• Directions for this task: Exactly the lines from the start of the data below through the line containing "26: (341, 218, 5.19)" must be returned, and no others.

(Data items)
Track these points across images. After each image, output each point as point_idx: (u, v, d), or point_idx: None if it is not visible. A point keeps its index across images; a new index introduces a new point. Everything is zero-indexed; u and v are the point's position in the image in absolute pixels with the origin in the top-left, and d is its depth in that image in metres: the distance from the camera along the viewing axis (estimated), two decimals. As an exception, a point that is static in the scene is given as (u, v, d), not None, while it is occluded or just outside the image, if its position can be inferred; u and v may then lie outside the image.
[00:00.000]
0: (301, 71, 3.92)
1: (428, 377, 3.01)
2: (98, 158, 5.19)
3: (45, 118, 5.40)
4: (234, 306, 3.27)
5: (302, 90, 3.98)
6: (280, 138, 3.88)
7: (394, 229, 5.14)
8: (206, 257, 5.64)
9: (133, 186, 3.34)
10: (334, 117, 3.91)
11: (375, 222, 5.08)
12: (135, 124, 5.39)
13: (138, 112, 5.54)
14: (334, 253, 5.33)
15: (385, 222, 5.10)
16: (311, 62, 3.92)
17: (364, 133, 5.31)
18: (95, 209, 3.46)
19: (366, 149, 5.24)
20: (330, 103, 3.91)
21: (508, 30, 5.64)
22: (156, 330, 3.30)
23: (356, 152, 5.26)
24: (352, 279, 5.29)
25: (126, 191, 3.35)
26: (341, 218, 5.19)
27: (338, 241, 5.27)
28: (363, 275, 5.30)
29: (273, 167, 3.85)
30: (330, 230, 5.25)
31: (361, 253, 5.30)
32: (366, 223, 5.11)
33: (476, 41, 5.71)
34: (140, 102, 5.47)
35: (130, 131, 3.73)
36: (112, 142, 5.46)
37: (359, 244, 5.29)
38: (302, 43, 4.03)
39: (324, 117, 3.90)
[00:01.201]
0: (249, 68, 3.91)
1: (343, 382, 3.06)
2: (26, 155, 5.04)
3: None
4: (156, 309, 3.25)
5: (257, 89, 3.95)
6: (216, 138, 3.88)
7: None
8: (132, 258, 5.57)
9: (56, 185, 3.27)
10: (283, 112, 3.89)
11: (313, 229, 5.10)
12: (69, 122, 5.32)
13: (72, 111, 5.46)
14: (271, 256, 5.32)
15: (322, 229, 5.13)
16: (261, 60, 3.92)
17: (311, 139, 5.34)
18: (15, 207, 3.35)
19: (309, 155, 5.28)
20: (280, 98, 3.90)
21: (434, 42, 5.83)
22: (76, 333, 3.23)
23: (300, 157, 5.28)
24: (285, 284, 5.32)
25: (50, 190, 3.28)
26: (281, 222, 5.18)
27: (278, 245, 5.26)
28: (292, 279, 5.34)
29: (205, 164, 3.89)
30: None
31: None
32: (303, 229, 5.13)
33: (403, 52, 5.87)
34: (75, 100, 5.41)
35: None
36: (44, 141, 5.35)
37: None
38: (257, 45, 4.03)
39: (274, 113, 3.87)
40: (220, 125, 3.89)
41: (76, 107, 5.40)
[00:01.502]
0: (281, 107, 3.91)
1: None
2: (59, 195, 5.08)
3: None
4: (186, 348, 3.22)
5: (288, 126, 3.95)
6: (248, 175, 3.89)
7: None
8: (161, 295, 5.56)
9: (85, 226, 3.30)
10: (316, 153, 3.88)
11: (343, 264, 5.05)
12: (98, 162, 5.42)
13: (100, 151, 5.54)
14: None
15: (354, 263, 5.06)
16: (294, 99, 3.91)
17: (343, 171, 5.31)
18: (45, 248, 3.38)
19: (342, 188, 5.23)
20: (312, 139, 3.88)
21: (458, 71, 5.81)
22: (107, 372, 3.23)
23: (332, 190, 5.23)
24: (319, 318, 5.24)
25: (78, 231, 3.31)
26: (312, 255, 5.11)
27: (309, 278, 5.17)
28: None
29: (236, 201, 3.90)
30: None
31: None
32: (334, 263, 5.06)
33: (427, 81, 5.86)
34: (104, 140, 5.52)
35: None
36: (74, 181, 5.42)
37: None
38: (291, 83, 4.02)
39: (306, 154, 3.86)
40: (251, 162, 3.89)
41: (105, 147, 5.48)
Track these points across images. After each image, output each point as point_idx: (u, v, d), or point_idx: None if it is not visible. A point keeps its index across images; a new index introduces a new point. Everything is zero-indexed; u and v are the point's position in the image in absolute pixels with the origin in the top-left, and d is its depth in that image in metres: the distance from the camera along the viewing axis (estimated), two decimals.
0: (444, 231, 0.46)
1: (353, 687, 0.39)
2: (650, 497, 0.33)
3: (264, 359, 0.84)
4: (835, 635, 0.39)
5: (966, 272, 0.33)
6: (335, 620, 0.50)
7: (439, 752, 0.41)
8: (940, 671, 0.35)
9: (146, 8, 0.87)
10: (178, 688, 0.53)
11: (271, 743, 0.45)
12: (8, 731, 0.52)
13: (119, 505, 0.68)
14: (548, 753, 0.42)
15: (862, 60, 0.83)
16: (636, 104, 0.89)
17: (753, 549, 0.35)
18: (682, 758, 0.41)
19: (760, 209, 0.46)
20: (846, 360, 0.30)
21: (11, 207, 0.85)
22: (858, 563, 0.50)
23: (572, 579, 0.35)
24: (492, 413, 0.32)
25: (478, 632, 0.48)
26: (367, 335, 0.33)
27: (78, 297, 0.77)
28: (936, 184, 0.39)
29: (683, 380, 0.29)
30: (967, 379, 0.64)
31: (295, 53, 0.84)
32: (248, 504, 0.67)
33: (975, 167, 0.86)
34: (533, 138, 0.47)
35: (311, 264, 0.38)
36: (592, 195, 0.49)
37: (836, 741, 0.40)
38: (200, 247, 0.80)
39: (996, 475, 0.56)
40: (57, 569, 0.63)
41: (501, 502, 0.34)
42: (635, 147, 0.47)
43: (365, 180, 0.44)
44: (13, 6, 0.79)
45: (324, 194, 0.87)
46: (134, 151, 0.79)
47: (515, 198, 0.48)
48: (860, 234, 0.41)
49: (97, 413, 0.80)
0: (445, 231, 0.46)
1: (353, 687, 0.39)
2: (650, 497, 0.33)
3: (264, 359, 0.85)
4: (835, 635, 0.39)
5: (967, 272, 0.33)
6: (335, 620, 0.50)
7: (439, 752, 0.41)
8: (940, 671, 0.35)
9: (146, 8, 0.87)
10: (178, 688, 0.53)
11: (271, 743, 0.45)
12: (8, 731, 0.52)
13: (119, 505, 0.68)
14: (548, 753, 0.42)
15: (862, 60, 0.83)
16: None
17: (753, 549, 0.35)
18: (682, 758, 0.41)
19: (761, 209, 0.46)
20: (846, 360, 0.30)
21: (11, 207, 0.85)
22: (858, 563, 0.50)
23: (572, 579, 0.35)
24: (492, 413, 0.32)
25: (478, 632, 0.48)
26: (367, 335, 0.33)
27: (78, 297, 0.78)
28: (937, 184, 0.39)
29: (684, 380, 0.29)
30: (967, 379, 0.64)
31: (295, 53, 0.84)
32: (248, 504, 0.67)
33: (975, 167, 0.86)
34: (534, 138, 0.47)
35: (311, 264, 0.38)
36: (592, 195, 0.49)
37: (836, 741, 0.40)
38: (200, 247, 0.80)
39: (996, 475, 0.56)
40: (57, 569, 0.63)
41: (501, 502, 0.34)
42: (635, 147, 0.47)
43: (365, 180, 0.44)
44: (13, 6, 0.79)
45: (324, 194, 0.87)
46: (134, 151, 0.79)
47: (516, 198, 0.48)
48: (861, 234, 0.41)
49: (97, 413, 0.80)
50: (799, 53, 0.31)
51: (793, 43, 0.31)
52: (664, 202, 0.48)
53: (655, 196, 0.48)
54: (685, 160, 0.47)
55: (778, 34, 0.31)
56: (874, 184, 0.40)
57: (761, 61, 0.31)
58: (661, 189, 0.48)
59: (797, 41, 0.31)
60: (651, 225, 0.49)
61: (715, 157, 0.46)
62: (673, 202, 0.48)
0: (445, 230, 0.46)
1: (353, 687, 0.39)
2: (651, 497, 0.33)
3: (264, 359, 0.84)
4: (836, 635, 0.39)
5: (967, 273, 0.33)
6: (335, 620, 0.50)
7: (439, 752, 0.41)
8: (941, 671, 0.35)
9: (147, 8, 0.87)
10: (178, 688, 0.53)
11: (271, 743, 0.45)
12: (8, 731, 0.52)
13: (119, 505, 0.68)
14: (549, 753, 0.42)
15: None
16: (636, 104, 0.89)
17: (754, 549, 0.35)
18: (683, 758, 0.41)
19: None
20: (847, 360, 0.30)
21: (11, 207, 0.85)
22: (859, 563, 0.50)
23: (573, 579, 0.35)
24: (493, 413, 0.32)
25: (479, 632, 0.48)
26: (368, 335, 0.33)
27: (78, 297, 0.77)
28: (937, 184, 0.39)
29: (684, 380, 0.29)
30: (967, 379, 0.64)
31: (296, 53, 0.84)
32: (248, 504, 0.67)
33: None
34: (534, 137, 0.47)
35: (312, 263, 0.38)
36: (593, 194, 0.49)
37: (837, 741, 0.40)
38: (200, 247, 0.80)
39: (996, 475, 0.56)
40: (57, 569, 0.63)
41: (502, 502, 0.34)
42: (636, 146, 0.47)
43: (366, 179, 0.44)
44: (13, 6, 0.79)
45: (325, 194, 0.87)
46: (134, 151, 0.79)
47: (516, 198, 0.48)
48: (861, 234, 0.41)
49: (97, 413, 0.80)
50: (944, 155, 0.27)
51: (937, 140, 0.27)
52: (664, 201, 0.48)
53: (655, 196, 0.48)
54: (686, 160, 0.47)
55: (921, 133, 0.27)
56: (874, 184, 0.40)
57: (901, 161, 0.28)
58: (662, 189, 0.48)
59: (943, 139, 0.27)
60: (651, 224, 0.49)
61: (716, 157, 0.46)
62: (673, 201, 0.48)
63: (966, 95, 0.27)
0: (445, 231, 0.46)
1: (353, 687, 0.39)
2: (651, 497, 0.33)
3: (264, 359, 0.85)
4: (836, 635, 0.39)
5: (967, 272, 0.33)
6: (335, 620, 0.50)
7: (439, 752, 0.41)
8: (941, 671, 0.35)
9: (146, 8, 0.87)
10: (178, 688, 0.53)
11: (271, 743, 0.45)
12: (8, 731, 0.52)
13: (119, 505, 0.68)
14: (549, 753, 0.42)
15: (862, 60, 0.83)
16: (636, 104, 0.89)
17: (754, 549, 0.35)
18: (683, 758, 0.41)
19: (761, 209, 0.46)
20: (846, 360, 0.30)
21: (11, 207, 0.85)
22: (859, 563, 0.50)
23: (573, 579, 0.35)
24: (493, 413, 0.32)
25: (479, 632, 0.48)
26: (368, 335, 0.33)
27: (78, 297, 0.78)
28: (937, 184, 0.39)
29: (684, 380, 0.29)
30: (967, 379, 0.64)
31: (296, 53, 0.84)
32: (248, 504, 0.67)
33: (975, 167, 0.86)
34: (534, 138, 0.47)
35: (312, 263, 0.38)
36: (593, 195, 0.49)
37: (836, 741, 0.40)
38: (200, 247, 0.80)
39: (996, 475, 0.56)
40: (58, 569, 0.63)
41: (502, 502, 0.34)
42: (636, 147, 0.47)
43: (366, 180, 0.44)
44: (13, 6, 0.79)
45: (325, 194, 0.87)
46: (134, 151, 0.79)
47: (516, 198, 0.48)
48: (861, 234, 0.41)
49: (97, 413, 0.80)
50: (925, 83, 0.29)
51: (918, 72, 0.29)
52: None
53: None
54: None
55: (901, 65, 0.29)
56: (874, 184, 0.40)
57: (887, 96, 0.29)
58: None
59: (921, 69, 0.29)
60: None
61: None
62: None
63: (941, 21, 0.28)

• Task response:
Track these points across images. After each image, output each point as point_idx: (u, v, d), or point_idx: None if it is not visible. A point keeps its index across images; a new index introduces a new point. Everything is zero-indexed; u and v are the point's position in the image in absolute pixels with the origin in the top-left, and d is its depth in that image in metres: the distance from the camera along the viewing axis (estimated), two decimals. As an exception, a point that is static in the scene is given as (u, v, d), not None, while it is occluded or just outside the image, if its position can be inferred; u and v may then lie outside the image.
[00:00.000]
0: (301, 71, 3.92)
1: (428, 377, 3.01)
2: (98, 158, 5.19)
3: (45, 118, 5.40)
4: (234, 306, 3.27)
5: (302, 90, 3.98)
6: (280, 138, 3.88)
7: (394, 229, 5.14)
8: (206, 257, 5.64)
9: (133, 186, 3.34)
10: (334, 117, 3.91)
11: (375, 222, 5.08)
12: (135, 124, 5.39)
13: (138, 112, 5.54)
14: (334, 253, 5.33)
15: (385, 222, 5.10)
16: (311, 62, 3.92)
17: (364, 133, 5.31)
18: (95, 209, 3.46)
19: (366, 149, 5.24)
20: (330, 103, 3.91)
21: (508, 30, 5.64)
22: (156, 330, 3.30)
23: (356, 152, 5.26)
24: (352, 279, 5.29)
25: (126, 191, 3.35)
26: (341, 218, 5.19)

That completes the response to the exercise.